> **Aufgaben**
**1.** Gib aus der Rezension zu Find Me eine Passage wortgetreu wieder: Beginne bei den Worten „Ein Fingerhut hat“ und höre nach „Me — Finde Mich.“ auf.
**2.** Schreibe die Rezension zu Find Me im Anschluss an ihren letzten Satz weiter.
═══ Lesetext
Ein Fingerhut hat mehr Tiefe

Von Maximilian Zwingel

Fortsetzungen sind eine Kunst, besonders dann, wenn man sie eigentlich nicht geplant hatte. André Aciman hat es trotzdem gewagt und die Geschichte seines gelungenen Romans Call Me By Your Name von 2007 nur zwölf Jahre später weitererzählt. Und das gar nicht mal so gut.

Stell dir vor, du hast ein Buch geschrieben, das deine Leser*innen lieben. Es begleitet zwei Menschen durch einen italienischen Sommer, während dessen sie sich kennen und lieben lernen. Das Buch wird sogar verfilmt und auch dieser Film wird mehrfach für Preise nominiert und unter anderem mit einem BAFTA und Oscar ausgezeichnet. Das Buch ist sogar so beliebt, dass du dich genötigt siehst, eine Fortsetzung zu schreiben, um den Figuren den Abschluss zu geben, den die Fans sich wünschen und den du ihnen geben möchtest. Und dann schreibst du Find Me — Finde Mich.

Während meiner Zeit auf dieser Welt habe ich einiges an Literatur verschlungen. Seien es die Zwangs-Texte aus Schulzeiten — ich habe jetzt noch PTBS von den Leiden des jungen Werther — oder meine eigenen Glücks– und Fehlgriffe in der Buchhandlung meines Vertrauens. Noch nie habe ich ein Buch in seinem ersten Drittel während des Lesens zugeklappt und mich wirklich etwas geekelt. Aber von vorn.
══════
═══ Extrahierte Einträge
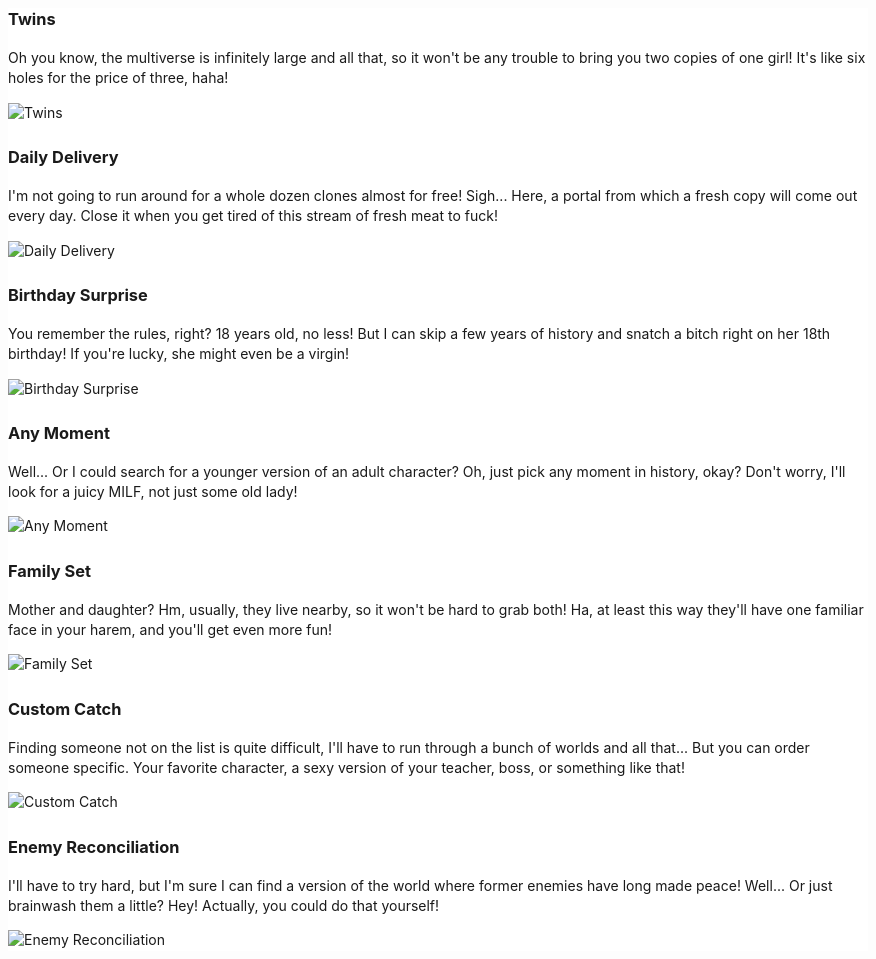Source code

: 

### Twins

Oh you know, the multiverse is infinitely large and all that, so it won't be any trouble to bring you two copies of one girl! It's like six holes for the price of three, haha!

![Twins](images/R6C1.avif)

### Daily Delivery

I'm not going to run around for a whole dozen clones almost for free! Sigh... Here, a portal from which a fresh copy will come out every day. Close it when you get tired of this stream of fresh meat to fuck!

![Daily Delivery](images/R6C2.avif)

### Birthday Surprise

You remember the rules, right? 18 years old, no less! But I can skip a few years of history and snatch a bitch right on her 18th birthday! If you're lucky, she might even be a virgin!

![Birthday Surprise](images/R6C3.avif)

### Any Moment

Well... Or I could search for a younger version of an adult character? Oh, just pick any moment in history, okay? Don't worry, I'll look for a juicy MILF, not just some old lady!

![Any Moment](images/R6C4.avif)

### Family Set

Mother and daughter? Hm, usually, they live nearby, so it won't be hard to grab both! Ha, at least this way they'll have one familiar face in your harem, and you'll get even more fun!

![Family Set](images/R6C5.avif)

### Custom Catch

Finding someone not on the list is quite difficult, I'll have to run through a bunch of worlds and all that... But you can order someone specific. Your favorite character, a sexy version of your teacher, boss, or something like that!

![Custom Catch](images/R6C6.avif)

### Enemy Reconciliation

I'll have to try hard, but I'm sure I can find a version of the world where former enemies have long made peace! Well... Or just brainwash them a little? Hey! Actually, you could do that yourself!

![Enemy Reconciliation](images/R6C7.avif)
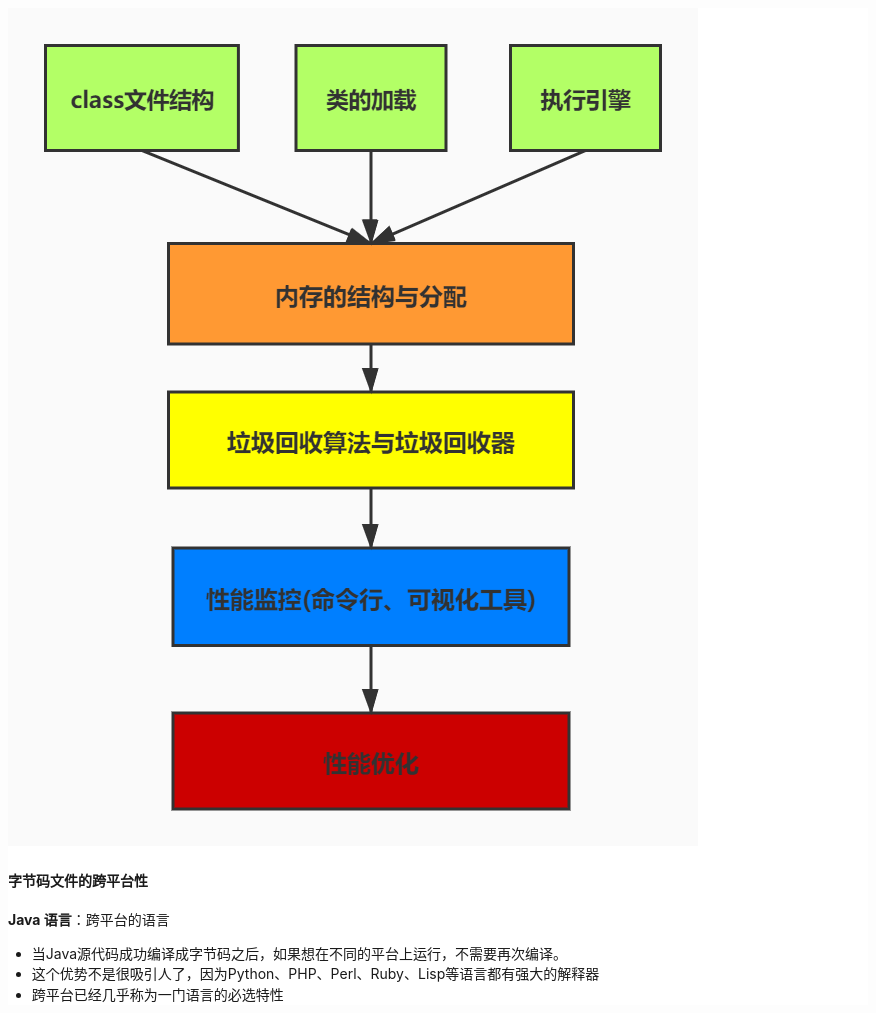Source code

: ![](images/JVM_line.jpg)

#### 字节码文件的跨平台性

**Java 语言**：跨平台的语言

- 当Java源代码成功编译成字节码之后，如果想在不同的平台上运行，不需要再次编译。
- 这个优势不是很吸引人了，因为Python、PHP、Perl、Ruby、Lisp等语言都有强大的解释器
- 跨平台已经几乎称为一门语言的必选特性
══════
> **Lösungen**
**1.**
Ein Fingerhut hat mehr Tiefe

Von Maximilian Zwingel

Fortsetzungen sind eine Kunst, besonders dann, wenn man sie eigentlich nicht geplant hatte. André Aciman hat es trotzdem gewagt und die Geschichte seines gelungenen Romans Call Me By Your Name von 2007 nur zwölf Jahre später weitererzählt. Und das gar nicht mal so gut.

Stell dir vor, du hast ein Buch geschrieben, das deine Leser*innen lieben. Es begleitet zwei Menschen durch einen italienischen Sommer, während dessen sie sich kennen und lieben lernen. Das Buch wird sogar verfilmt und auch dieser Film wird mehrfach für Preise nominiert und unter anderem mit einem BAFTA und Oscar ausgezeichnet. Das Buch ist sogar so beliebt, dass du dich genötigt siehst, eine Fortsetzung zu schreiben, um den Figuren den Abschluss zu geben, den die Fans sich wünschen und den du ihnen geben möchtest. Und dann schreibst du Find Me — Finde Mich.

**2.**
Zunächst das Strukturelle: Eine kontinuierliche Geschichte gibt es hier nicht in klassischer Form, sondern in vier Kurzgeschichten, die durch Zeitsprünge miteinander verbunden sind. Dabei bedient sich Aciman bei der Namensgebung der Teile in der Musik — wahrscheinlich weil Elio nun ein erfolgreicher Pianist ist, und nennt sie „Tempo“, „Cadenza“, „Capriccio“ und „Da Capo“. Der erste Teil ist mit Abstand der längste, weswegen wir auch am meisten Zeit mit Elios Vater Samuel und seiner neuen Liebschaft Miranda verbringen, die er in unserem Beisein findet. Es gibt reichlich Flirterei und Sex. Eigentlich fuhr Samuel nach Rom, um Elio zu besuchen damit sie gemeinsam ihre „Vigilien“, so nennen die zwei für sie erinnerungsträchtige Orte, abgehen können. Aber Elio muss als Solist bei einem Konzert am nächsten Tag einspringen, weswegen der Rundgang durch Rom leider ausfallen muss. Stattdessen geht Samuel die Strecke mit Miranda ab. Es passiert noch mehr, dies aber so schnell, dass der Titel „Tempo“ durchaus Sinn ergibt. Allerdings wurde ich den faden Beigeschmack von Rosamunde Pilcher nicht los, denn es war alles sehr „schicksalhaft“.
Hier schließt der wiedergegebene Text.